# Provided passage
A bit, yes. But there will be a nice solution and I hope this month. And 
it will use texmf.local, and not be ~/Library/texmf-aware.

G

PS. Anybody willing to create a new app icon for me (it's the one 
important thing for an app where I do not have the tools, nor the 
talent)?


----------------------------------------------------------------------

Subject: Re: [OS X TeX] Different TeX platforms
From: "Gerben Wierda" <sherlock at rna.nl>
Date: Thu, 14 Mar 2002 18:57:29 +0100

On Thursday, March 14, 2002, at 04:57 , William Adams wrote:

> If you're concerned 'bout staying up-to-date with pdftex on any 
> platform, you should subscribe to the pdftex mailing list.

No, no, no. If you're concerned 'bout staying up-to-date with (pdf)TeX 
you should change to Mac OS X ;-) ;-) ;-)

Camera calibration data

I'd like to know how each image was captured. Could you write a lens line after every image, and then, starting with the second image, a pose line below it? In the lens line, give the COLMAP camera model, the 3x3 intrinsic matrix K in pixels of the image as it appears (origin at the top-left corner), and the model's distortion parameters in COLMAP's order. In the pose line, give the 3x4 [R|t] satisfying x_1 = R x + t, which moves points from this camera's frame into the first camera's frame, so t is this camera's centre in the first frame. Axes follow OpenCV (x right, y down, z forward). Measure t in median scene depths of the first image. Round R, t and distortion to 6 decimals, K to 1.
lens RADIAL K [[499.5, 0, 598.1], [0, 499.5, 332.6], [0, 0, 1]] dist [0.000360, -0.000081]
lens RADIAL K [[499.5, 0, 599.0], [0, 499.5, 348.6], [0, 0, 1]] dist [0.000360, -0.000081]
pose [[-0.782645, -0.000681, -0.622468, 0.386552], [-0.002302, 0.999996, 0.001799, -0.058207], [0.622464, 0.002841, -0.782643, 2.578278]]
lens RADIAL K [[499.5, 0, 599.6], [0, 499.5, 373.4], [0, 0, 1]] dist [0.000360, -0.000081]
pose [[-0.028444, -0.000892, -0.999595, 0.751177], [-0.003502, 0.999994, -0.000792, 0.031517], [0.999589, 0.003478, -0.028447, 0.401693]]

# Questions to answer
• A. In the mailing list excerpt, substitute "user group" for "mailing list" and write out the part that opens with the words containing "On Thursday, March" and closes with "Mac OS X ;-) ;-) ;-)".
• B. Summarize the mailing list excerpt in three sentences.
The camera calibration data is separate material, unrelated to the mailing list excerpt.

# Outputs in order
• A.
On Thursday, March 14, 2002, at 04:57 , William Adams wrote:

> If you're concerned 'bout staying up-to-date with pdftex on any 
> platform, you should subscribe to the pdftex user group.

No, no, no. If you're concerned 'bout staying up-to-date with (pdf)TeX 
you should change to Mac OS X ;-) ;-) ;-)

• B. The first message expects a solution, hopefully within the month, that will use texmf.local and will not be ~/Library/texmf-aware, and a postscript asks for a volunteer to create a new app icon because the writer lacks the tools and talent for it. In a reply dated March 14, 2002, Gerben Wierda quotes William Adams's advice that anyone concerned about keeping pdftex up to date should subscribe to the pdftex mailing list. Wierda rejects this playfully, saying that anyone who wants to stay current with (pdf)TeX should switch to Mac OS X.